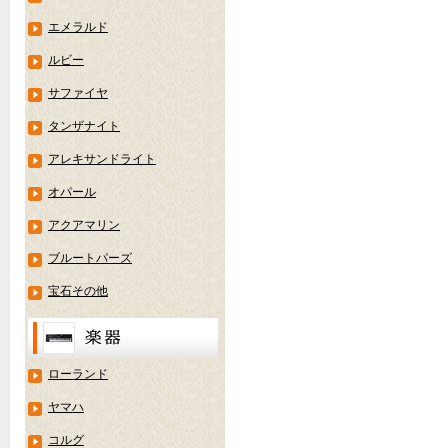
エメラルド
ルビー
サファイヤ
タンザナイト
アレキサンドライト
オパール
アクアマリン
ブルートパーズ
宝石その他
ローランド
ヤマハ
コルグ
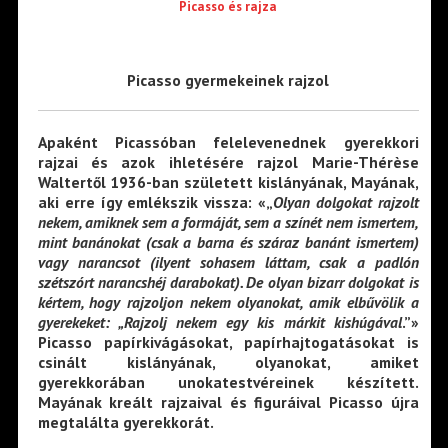
Picasso és rajza
Picasso gyermekeinek rajzol
Apaként Picassóban felelevenednek gyerekkori
rajzai és azok ihletésére rajzol Marie-Thérèse
Waltertől 1936-ban született kislányának, Mayának,
aki erre így emlékszik vissza: «„
Olyan dolgokat rajzolt
nekem, amiknek sem a formáját, sem a színét nem ismertem,
mint banánokat (csak a barna és száraz banánt ismertem)
vagy narancsot (ilyent sohasem láttam, csak a padlón
szétszórt narancshéj darabokat). De olyan bizarr dolgokat is
kértem, hogy rajzoljon nekem olyanokat, amik elbűvölik a
gyerekeket: „Rajzolj nekem egy kis márkit kishúgával
.”»
Picasso papírkivágásokat, papírhajtogatásokat is
csinált kislányának, olyanokat, amiket
gyerekkorában unokatestvéreinek készített.
Mayának kreált rajzaival és figuráival Picasso újra
megtalálta gyerekkorát.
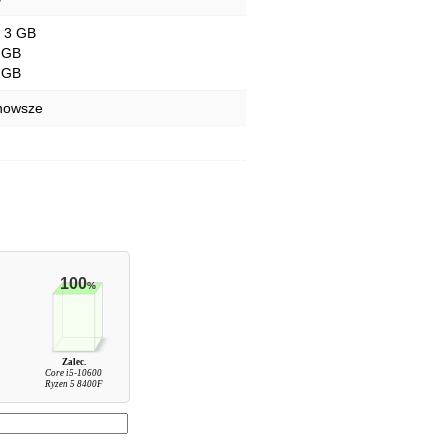
- 3 GB
 GB
 GB
 nowsze
100
%
Zalec.
Core i5-10600
Ryzen 5 8400F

--

Try it: Arrange all of the data above as a Markdown table with two columns: Entry for a running row number and Content for the line itself. Omit the bracketed picture markers and any blank lines.

Solution to the problem:
| Entry | Content |
|---|---|
| 1 | エメラルド |
| 2 | ルビー |
| 3 | サファイヤ |
| 4 | タンザナイト |
| 5 | アレキサンドライト |
| 6 | オパール |
| 7 | アクアマリン |
| 8 | ブルートパーズ |
| 9 | 宝石その他 |
| 10 | ローランド |
| 11 | ヤマハ |
| 12 | コルグ |
| 13 | Picasso és rajza |
| 14 | Picasso gyermekeinek rajzol |
| 15 | Apaként Picassóban felelevenednek gyerekkori |
| 16 | rajzai és azok ihletésére rajzol Marie-Thérèse |
| 17 | Waltertől 1936-ban született kislányának, Mayának, |
| 18 | aki erre így emlékszik vissza: «„ |
| 19 | Olyan dolgokat rajzolt |
| 20 | nekem, amiknek sem a formáját, sem a színét nem ismertem, |
| 21 | mint banánokat (csak a barna és száraz banánt ismertem) |
| 22 | vagy narancsot (ilyent sohasem láttam, csak a padlón |
| 23 | szétszórt narancshéj darabokat). De olyan bizarr dolgokat is |
| 24 | kértem, hogy rajzoljon nekem olyanokat, amik elbűvölik a |
| 25 | gyerekeket: „Rajzolj nekem egy kis márkit kishúgával |
| 26 | .”» |
| 27 | Picasso papírkivágásokat, papírhajtogatásokat is |
| 28 | csinált kislányának, olyanokat, amiket |
| 29 | gyerekkorában unokatestvéreinek készített. |
| 30 | Mayának kreált rajzaival és figuráival Picasso újra |
| 31 | megtalálta gyerekkorát. |
| 32 | - 3 GB |
| 33 |  GB |
| 34 |  GB |
| 35 |  nowsze |
| 36 | 100 |
| 37 | % |
| 38 | Zalec. |
| 39 | Core i5-10600 |
| 40 | Ryzen 5 8400F |